> Texte source
Par Jeanne-Claire Fumet
Quel souvenir gardez-vous de votre épreuve de philosophie au bac ?
Pour tous ceux qui ont passé le bac, il y a peu ou bien longtemps, le souvenir de l’épreuve de philosophie reste souvent un point saillant… Nous avons posé la question à des gens de tous âges et de toutes professions, pour voir ce qui reste après coup de ce moment crucial. Dans les réponses, c’est bien souvent la note qui prime, le sujet vient ensuite, la personnalité de l’enseignant enfin puis une impression générale sur l’enseignement reçu. Et parfois rien du tout ! Petit florilège de souvenirs de la philo au bac…
Cette sacrée note !

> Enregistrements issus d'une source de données

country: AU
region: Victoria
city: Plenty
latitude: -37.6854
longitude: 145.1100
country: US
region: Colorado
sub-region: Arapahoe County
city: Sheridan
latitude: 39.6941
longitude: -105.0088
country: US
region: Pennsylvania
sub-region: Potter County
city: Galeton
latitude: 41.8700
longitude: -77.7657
---
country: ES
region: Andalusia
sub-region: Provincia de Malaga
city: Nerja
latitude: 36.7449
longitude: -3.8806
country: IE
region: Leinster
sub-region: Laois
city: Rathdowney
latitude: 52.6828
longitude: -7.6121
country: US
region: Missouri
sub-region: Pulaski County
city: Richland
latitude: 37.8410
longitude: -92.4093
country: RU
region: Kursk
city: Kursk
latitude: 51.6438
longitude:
...
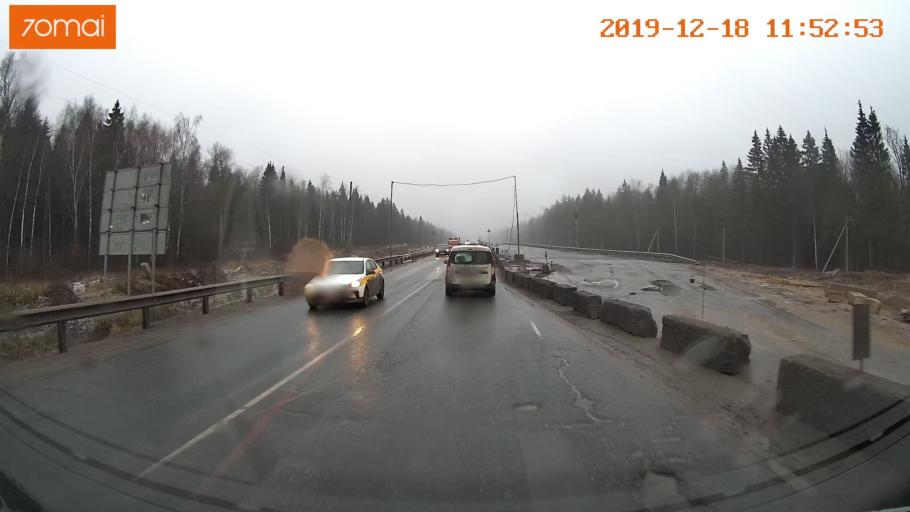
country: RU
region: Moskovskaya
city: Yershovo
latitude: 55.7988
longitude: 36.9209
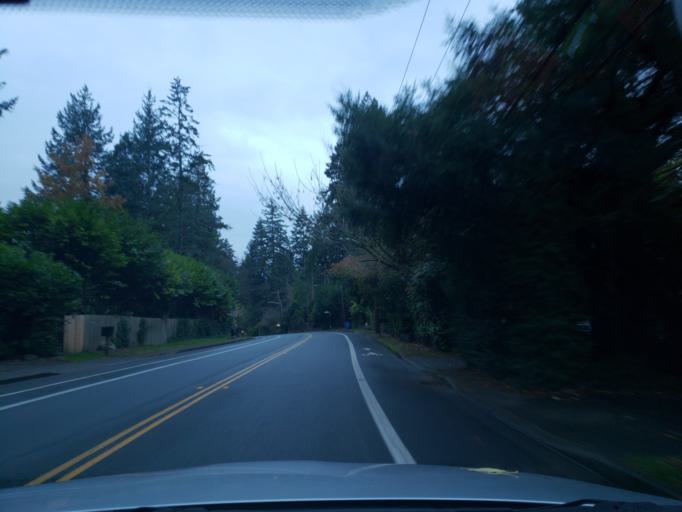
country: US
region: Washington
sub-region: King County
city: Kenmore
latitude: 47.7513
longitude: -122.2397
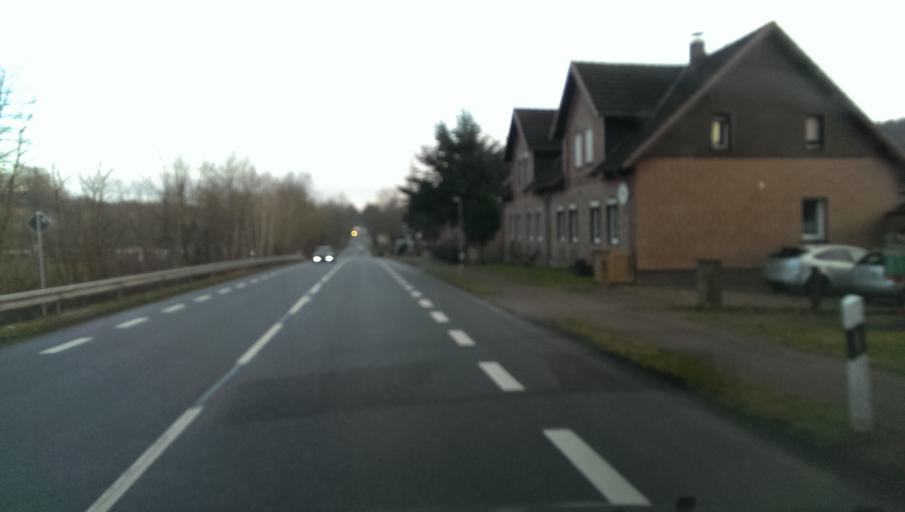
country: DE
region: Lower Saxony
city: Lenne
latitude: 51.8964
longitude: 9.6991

> Petit exercice 1
Dans le texte sur les souvenirs de l'épreuve de philosophie au bac, quels éléments ressortent des réponses recueillies ? Citez-les dans l'ordre d'importance indiqué.
> Petit exercice 2
Transcrivez en liste JSON de chaînes, une chaîne par ligne et sans les lignes vides, les lignes des enregistrements qui vont de la ligne contenant "city: Richland" jusqu'à la ligne contenant "latitude: 51.6438", celle-ci comprise.
Le texte et les enregistrements n'ont aucun rapport entre eux.

> Solution 1
- la note
- le sujet
- la personnalité de l'enseignant
- une impression générale sur l'enseignement reçu

> Solution 2
[
  "city: Richland",
  "latitude: 37.8410",
  "longitude: -92.4093",
  "country: RU",
  "region: Kursk",
  "city: Kursk",
  "latitude: 51.6438"
]